> _Activity_:
Starting at the line that contains "دانلود آهنگ جدید ایرج حسینی عشق مهربونم" and ending at the end of the records, write those lines out again with "Strand" swapped for "Ufer" and everything else left as is. Leave the pictures out of your answer.

──────────────────────────────

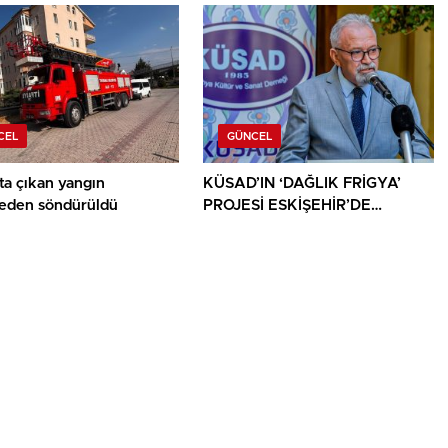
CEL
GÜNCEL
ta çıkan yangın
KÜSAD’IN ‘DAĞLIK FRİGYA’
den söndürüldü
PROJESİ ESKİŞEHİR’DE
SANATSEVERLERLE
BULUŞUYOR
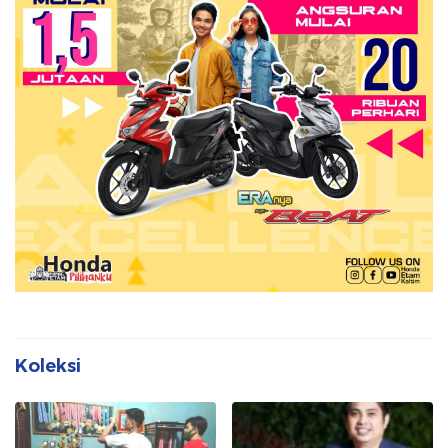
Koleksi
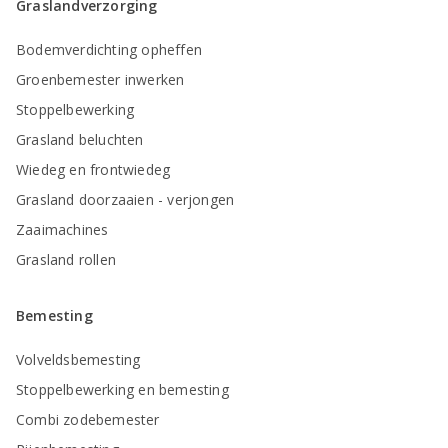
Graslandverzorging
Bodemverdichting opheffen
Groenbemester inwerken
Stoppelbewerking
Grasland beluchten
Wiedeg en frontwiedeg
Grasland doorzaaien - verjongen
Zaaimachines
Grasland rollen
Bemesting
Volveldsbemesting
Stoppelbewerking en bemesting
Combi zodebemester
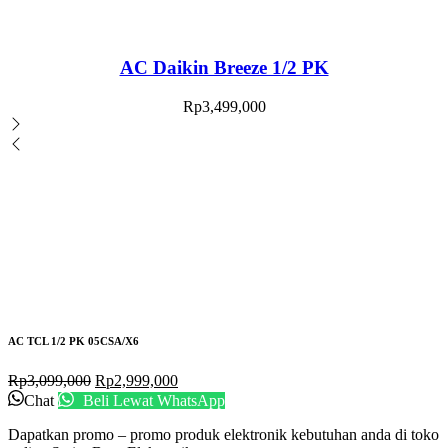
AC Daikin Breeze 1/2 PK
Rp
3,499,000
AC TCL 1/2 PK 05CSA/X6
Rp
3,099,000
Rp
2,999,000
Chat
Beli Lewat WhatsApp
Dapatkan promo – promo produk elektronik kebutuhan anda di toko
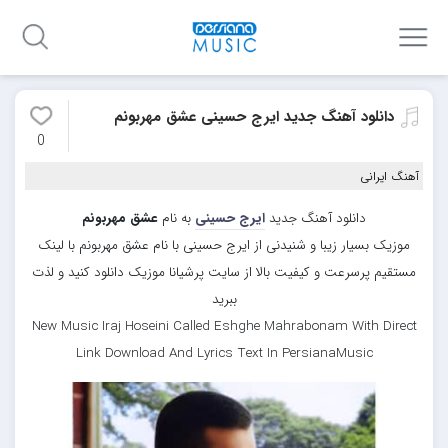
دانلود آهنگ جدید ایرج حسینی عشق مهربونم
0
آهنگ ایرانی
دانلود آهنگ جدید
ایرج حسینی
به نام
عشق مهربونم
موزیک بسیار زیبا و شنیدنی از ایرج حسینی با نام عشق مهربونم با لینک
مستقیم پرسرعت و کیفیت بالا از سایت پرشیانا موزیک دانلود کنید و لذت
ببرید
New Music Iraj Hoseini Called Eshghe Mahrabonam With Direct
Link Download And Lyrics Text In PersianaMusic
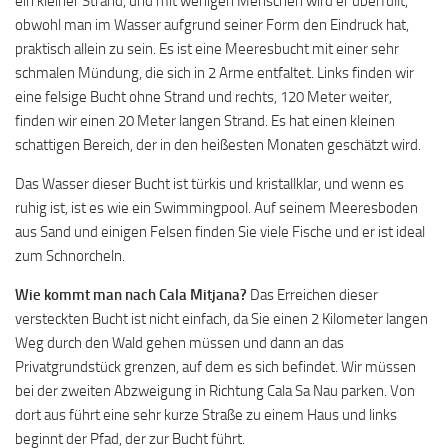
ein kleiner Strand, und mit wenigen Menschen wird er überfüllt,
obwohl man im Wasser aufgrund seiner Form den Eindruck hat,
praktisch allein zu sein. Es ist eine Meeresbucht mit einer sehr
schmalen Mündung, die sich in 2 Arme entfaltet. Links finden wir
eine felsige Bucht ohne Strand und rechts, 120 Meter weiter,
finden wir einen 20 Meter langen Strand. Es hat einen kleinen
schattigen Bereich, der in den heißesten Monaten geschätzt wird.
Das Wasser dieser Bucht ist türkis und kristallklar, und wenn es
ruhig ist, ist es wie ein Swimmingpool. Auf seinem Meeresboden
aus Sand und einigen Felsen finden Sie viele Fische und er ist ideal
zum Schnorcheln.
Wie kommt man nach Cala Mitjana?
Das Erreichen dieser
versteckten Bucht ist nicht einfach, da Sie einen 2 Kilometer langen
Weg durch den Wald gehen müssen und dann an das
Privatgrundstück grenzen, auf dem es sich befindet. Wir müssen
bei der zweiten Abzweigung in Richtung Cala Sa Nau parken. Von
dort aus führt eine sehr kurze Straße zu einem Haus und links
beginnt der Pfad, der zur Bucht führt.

──────────────────────────────

> _Task result_:
دانلود آهنگ جدید ایرج حسینی عشق مهربونم
0
آهنگ ایرانی
دانلود آهنگ جدید
ایرج حسینی
به نام
عشق مهربونم
موزیک بسیار زیبا و شنیدنی از ایرج حسینی با نام عشق مهربونم با لینک
مستقیم پرسرعت و کیفیت بالا از سایت پرشیانا موزیک دانلود کنید و لذت
ببرید
New Music Iraj Hoseini Called Eshghe Mahrabonam With Direct
Link Download And Lyrics Text In PersianaMusic
ein kleiner Ufer, und mit wenigen Menschen wird er überfüllt,
obwohl man im Wasser aufgrund seiner Form den Eindruck hat,
praktisch allein zu sein. Es ist eine Meeresbucht mit einer sehr
schmalen Mündung, die sich in 2 Arme entfaltet. Links finden wir
eine felsige Bucht ohne Ufer und rechts, 120 Meter weiter,
finden wir einen 20 Meter langen Ufer. Es hat einen kleinen
schattigen Bereich, der in den heißesten Monaten geschätzt wird.
Das Wasser dieser Bucht ist türkis und kristallklar, und wenn es
ruhig ist, ist es wie ein Swimmingpool. Auf seinem Meeresboden
aus Sand und einigen Felsen finden Sie viele Fische und er ist ideal
zum Schnorcheln.
Wie kommt man nach Cala Mitjana?
Das Erreichen dieser
versteckten Bucht ist nicht einfach, da Sie einen 2 Kilometer langen
Weg durch den Wald gehen müssen und dann an das
Privatgrundstück grenzen, auf dem es sich befindet. Wir müssen
bei der zweiten Abzweigung in Richtung Cala Sa Nau parken. Von
dort aus führt eine sehr kurze Straße zu einem Haus und links
beginnt der Pfad, der zur Bucht führt.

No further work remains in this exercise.